Trudno przewidzieć przyszłość rynku tabletów internetowych. Ma on to do siebie, że premiera jednego urządzenia może całkowicie odmienić sytuację. Niedawna premiera Kindle Fire, jedynego jak dotąd tabletu amerykańskiego giganta Amazon, namieszała w umysłach dziennikarzy, producentów, użytkowników, miłośników książek elektronicznych, profesjonalnych analityków i ekspertów oraz przeciętnych Kowalskich. Wszystko to, co napisałem w powyższych paragrafach, może się rozpłynąć w eter, niczym bańka mydlana. Wystarczy, że na rynku pojawi się tablet, który przestawi w głowach klientów dźwignię: z „Apple iPad” na „Alternatywę”.

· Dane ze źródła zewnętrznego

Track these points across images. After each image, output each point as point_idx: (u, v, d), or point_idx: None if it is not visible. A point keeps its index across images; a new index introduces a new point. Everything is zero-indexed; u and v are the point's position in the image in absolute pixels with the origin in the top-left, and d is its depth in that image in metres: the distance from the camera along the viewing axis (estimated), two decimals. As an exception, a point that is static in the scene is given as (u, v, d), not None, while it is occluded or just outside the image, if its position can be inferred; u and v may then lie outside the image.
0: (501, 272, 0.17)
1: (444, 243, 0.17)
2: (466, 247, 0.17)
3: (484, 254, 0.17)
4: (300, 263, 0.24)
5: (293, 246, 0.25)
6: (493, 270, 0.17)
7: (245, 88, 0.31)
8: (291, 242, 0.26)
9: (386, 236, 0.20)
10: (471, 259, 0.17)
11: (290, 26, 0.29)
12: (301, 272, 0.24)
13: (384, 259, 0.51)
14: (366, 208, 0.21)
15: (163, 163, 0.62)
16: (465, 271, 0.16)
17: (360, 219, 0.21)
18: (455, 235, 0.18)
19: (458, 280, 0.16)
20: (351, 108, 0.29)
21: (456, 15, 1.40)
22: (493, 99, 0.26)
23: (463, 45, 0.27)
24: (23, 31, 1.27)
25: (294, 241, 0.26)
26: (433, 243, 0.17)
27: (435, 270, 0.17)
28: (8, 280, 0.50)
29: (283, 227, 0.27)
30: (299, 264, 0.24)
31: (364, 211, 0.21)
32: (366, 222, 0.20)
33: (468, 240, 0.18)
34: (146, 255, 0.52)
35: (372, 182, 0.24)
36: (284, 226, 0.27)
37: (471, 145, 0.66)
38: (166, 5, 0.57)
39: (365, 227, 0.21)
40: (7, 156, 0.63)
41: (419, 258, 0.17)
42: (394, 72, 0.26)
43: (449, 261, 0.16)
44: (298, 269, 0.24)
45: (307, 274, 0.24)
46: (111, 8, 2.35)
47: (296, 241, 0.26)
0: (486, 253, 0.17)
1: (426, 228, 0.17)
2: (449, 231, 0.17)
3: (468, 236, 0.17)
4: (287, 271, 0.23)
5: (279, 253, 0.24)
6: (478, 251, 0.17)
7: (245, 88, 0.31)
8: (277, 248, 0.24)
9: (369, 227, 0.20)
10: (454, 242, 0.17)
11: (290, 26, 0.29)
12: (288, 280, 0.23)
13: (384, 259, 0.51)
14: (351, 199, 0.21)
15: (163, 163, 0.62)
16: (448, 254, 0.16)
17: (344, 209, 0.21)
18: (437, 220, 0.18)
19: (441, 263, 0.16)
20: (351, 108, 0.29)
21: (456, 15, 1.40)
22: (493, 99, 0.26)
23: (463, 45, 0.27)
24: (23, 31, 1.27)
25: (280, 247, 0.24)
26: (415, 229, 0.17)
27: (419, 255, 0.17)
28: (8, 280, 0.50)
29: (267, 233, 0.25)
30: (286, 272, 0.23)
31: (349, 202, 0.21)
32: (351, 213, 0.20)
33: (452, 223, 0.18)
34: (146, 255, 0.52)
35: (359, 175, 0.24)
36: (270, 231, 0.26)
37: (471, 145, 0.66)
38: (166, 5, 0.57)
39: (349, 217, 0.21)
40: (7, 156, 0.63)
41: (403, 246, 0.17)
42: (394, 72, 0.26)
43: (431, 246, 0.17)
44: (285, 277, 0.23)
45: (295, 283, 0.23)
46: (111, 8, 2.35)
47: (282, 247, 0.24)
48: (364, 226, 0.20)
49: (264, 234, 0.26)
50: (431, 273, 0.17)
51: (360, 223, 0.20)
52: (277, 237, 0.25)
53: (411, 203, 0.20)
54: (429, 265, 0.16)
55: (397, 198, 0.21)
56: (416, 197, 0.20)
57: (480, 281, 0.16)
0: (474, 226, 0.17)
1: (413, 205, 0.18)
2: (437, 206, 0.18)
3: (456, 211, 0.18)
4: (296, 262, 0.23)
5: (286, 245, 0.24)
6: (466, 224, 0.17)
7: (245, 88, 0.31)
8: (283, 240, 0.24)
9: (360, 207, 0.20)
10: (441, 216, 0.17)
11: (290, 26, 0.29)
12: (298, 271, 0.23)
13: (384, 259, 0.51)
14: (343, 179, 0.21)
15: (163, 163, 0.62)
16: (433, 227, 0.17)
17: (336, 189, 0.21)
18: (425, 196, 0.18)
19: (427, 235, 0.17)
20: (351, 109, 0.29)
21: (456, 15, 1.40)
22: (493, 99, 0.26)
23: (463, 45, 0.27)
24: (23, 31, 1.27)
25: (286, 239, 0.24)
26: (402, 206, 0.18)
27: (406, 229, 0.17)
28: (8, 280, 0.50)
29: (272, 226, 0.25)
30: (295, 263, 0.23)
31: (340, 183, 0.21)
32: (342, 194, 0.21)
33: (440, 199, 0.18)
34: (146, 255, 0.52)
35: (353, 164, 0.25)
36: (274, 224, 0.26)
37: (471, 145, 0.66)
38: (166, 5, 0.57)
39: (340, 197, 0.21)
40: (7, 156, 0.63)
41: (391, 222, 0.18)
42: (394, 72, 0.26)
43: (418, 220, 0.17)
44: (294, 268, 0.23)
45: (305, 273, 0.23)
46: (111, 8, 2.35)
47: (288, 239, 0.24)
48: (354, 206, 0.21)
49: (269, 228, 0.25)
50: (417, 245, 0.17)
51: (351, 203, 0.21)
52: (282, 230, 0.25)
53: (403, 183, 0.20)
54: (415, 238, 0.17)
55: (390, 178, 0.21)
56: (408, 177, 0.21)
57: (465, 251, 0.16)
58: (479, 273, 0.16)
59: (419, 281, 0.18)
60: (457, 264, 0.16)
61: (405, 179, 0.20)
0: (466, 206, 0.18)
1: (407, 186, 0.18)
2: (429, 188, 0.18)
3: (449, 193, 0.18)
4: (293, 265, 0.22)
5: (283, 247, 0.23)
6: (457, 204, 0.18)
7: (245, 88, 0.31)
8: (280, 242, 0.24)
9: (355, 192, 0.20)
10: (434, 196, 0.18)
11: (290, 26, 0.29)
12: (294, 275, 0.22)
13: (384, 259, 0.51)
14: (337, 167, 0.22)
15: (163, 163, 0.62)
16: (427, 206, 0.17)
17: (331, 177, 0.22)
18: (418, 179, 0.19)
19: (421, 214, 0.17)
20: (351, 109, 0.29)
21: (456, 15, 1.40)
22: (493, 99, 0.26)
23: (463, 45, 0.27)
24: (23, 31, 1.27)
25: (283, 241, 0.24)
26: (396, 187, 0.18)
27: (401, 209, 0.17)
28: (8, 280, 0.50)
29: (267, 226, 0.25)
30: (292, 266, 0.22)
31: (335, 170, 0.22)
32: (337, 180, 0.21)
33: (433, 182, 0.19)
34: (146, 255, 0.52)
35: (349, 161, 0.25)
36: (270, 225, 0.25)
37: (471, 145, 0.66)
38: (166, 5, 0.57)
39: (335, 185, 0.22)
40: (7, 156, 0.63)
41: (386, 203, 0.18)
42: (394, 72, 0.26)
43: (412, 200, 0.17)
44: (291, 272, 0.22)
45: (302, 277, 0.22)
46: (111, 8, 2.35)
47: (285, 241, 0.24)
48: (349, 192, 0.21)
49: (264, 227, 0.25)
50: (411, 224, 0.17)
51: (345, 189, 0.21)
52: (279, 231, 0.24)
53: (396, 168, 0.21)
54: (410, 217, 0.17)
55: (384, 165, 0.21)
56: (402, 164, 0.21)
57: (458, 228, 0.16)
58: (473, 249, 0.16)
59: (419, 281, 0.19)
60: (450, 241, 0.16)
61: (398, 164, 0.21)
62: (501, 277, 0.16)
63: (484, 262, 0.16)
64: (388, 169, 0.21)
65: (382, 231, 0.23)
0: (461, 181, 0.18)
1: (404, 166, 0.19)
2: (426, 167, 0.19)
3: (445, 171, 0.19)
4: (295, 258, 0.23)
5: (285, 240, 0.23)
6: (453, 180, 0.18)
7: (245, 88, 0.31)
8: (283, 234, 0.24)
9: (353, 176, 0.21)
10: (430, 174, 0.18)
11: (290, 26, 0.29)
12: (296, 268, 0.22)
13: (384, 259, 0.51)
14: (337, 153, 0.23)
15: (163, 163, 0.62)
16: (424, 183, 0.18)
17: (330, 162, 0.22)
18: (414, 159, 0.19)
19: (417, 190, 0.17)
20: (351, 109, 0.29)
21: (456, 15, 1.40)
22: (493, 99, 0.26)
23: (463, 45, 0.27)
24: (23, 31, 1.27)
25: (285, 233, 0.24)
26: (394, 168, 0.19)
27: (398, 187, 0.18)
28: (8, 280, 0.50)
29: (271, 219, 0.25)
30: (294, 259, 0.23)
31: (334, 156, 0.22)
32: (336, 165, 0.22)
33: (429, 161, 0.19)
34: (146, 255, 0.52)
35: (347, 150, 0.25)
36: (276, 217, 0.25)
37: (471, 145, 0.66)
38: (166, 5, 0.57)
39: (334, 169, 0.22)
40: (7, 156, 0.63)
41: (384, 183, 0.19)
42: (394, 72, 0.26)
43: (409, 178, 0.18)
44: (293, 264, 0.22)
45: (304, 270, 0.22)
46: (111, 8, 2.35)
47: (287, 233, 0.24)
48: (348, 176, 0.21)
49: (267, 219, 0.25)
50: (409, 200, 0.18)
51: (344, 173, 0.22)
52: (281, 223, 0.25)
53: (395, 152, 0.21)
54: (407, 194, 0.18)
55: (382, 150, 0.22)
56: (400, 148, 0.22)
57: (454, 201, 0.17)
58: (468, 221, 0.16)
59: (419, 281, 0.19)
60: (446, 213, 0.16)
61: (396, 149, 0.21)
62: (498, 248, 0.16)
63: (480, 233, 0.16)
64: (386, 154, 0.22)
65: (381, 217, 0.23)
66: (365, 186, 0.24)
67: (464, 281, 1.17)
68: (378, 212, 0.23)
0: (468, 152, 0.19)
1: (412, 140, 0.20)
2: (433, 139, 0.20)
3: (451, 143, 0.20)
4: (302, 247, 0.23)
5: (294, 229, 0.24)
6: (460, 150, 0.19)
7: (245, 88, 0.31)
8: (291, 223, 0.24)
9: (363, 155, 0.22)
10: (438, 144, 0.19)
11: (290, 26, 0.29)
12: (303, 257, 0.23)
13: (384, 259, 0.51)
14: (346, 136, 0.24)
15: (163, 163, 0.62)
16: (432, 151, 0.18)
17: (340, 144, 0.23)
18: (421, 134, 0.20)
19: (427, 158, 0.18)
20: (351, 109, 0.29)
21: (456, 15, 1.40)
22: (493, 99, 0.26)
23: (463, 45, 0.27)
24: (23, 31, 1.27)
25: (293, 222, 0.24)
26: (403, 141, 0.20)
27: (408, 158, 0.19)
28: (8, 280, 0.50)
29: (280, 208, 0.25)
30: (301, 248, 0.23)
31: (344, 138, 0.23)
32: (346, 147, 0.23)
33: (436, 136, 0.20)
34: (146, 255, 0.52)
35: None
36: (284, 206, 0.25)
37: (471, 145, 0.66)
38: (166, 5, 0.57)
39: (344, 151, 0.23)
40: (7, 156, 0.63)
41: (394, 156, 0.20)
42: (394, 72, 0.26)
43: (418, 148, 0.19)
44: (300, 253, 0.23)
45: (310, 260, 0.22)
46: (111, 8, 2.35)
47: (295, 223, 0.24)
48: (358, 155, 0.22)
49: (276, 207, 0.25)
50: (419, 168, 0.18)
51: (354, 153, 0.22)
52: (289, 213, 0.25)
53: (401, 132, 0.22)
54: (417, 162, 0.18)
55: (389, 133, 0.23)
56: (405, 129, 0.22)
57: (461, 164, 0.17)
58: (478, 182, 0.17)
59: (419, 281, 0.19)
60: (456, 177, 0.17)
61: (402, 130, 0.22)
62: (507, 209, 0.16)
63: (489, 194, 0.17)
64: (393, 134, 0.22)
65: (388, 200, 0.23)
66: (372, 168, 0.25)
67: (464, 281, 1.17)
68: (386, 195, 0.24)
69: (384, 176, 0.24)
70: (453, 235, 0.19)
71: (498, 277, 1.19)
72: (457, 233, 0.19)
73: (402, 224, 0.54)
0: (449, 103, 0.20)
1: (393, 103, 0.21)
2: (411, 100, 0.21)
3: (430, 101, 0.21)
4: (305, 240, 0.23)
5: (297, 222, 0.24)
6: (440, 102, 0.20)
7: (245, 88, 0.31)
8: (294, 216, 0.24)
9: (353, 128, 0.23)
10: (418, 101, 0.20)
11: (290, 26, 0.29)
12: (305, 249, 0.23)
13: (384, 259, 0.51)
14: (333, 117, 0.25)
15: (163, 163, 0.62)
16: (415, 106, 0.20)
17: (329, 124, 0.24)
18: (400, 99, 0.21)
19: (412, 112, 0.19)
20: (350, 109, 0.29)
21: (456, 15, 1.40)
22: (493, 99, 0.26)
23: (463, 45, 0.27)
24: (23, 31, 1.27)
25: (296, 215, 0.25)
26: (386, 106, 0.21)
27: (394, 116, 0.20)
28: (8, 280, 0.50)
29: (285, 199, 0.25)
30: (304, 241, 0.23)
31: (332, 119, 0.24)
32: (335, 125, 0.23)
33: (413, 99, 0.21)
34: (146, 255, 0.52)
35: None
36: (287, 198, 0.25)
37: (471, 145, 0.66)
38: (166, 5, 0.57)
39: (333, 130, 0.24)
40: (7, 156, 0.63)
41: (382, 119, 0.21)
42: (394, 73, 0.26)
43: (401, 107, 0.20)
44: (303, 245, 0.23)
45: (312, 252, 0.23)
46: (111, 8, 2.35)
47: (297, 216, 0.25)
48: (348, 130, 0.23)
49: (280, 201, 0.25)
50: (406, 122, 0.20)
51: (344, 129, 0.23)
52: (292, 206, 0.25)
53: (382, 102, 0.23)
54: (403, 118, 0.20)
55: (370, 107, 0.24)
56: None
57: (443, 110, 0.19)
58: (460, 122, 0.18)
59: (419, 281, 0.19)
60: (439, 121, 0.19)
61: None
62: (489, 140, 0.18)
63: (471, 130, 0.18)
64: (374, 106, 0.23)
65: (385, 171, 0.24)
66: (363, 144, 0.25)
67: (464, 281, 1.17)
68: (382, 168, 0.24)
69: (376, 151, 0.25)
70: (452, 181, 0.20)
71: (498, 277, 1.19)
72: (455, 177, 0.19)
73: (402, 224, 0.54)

PS: Jeżeli zastanawiacie się, jak skończyła się opisana we wstępie sytuacja, z chęcią rozwieję Wasze wątpliwości: Clinton naturalnie odpowiedział, że jest to Apple iPad, a pytający, z wiele mówiącą miną zmieszania, mruknął “Ohhhh okay!”. Kilka godzin później na blogu Clintona Jeffa pojawił się wpis, który zainspirował mnie do napisania felietonu, który właśnie przeczytaliście.